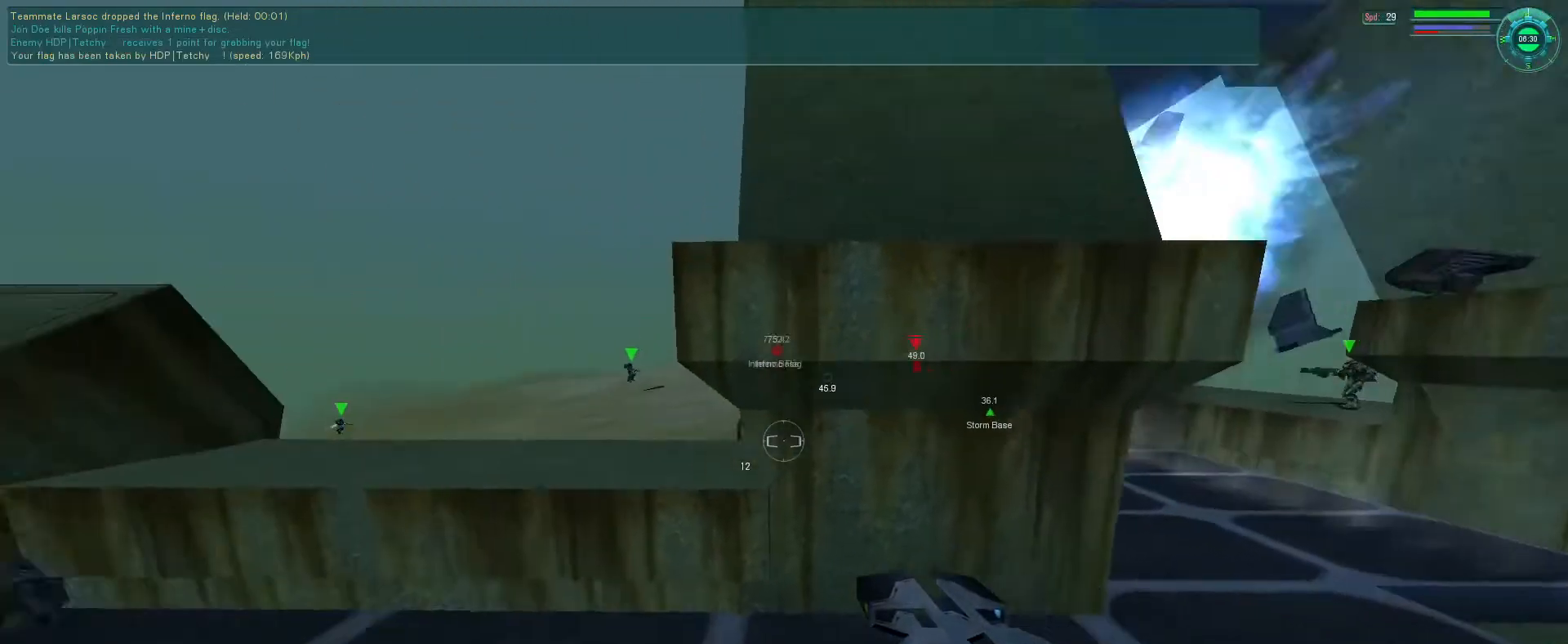
{"keys": [], "mouse": ["right", "mb5"], "events": [[100, "s", "up"], [233, "mouse_right", "down"], [300, "mouse_mb5", "down"], [300, "space", "down"], [333, "e", "up"], [400, "space", "up"]]}
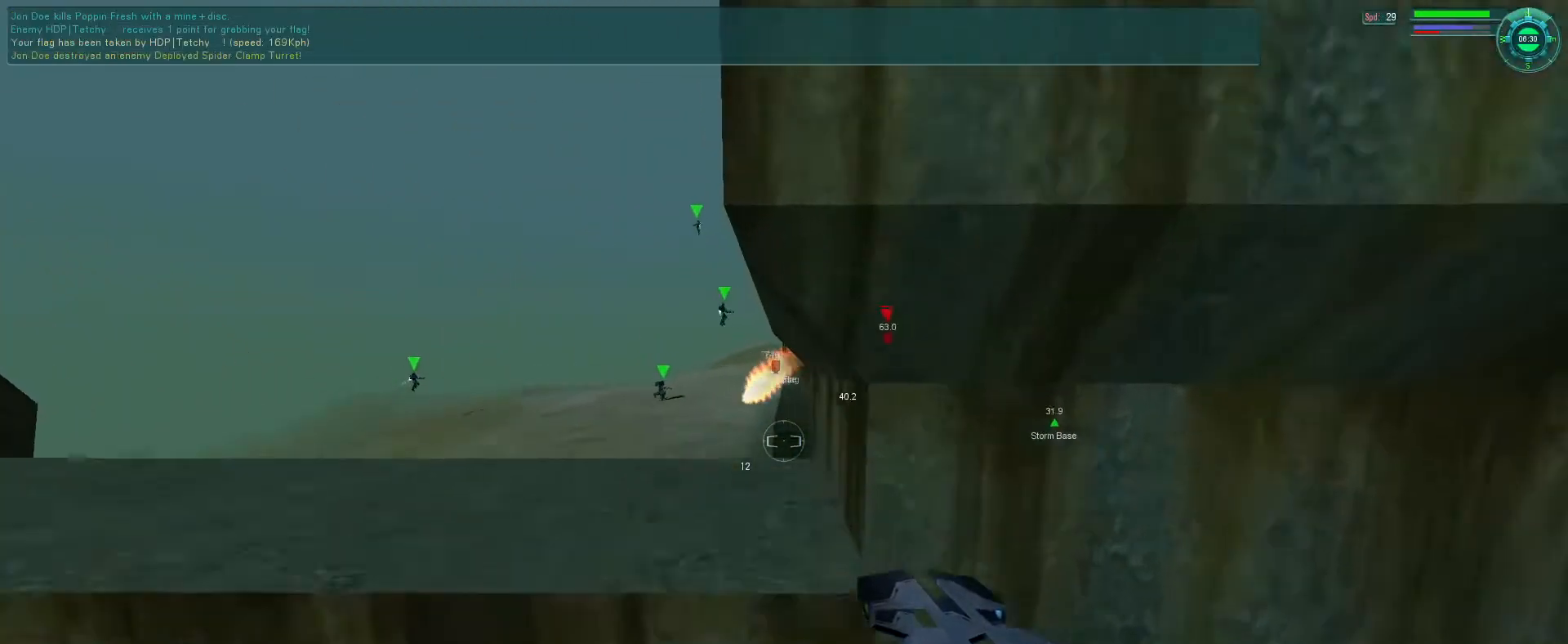
{"keys": ["s"], "mouse": ["right", "mb5"], "events": [[100, "s", "down"], [366, "e", "down"], [466, "e", "up"]]}
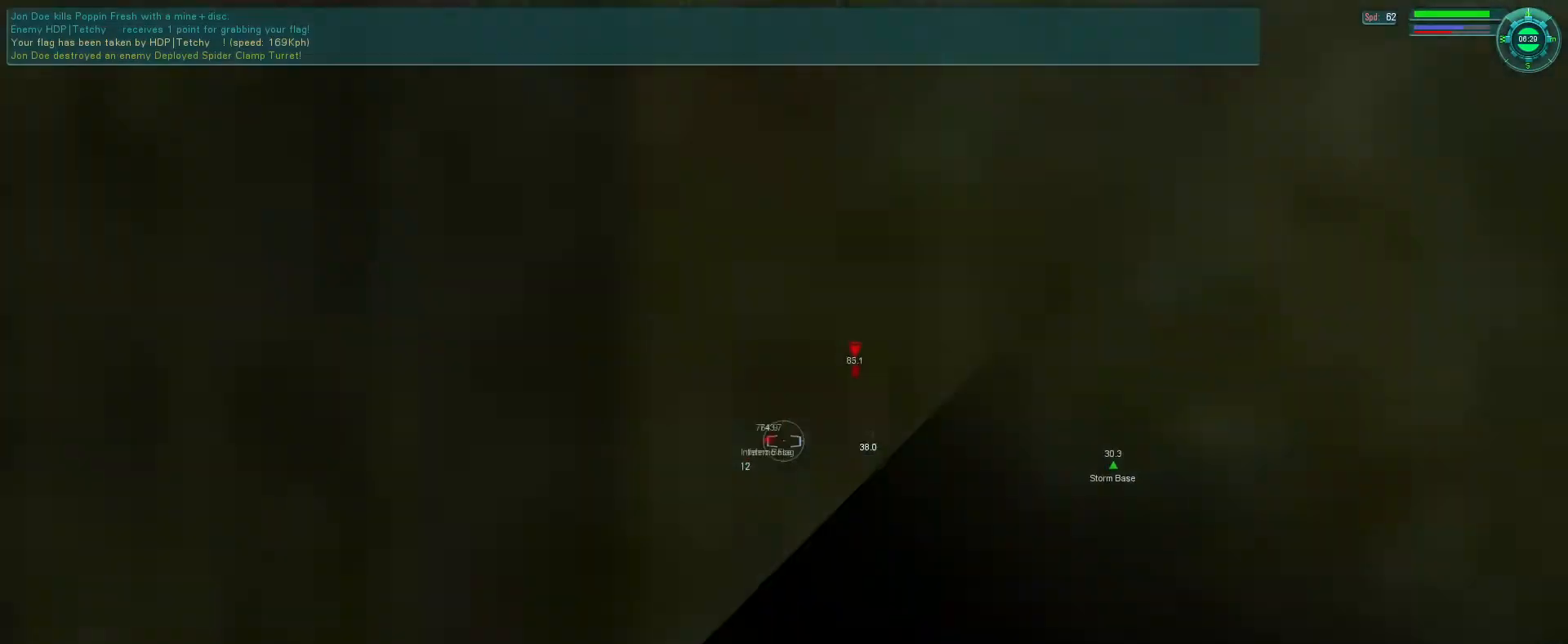
{"keys": ["e", "s"], "mouse": ["right", "mb5"], "events": [[33, "mouse_right", "up"], [33, "s", "up"], [233, "mouse_right", "down"], [300, "space", "down"], [433, "e", "down"], [433, "space", "up"], [466, "s", "down"]]}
------------------------
* **YOUR TASK**
Repeat the material above verbatim. Leave the pictures behind.

* **SOLVED PROBLEM**
{"keys": [], "mouse": ["right", "mb5"], "events": [[100, "s", "up"], [233, "mouse_right", "down"], [300, "mouse_mb5", "down"], [300, "space", "down"], [333, "e", "up"], [400, "space", "up"]]}
{"keys": ["s"], "mouse": ["right", "mb5"], "events": [[100, "s", "down"], [366, "e", "down"], [466, "e", "up"]]}
{"keys": ["e", "s"], "mouse": ["right", "mb5"], "events": [[33, "mouse_right", "up"], [33, "s", "up"], [233, "mouse_right", "down"], [300, "space", "down"], [433, "e", "down"], [433, "space", "up"], [466, "s", "down"]]}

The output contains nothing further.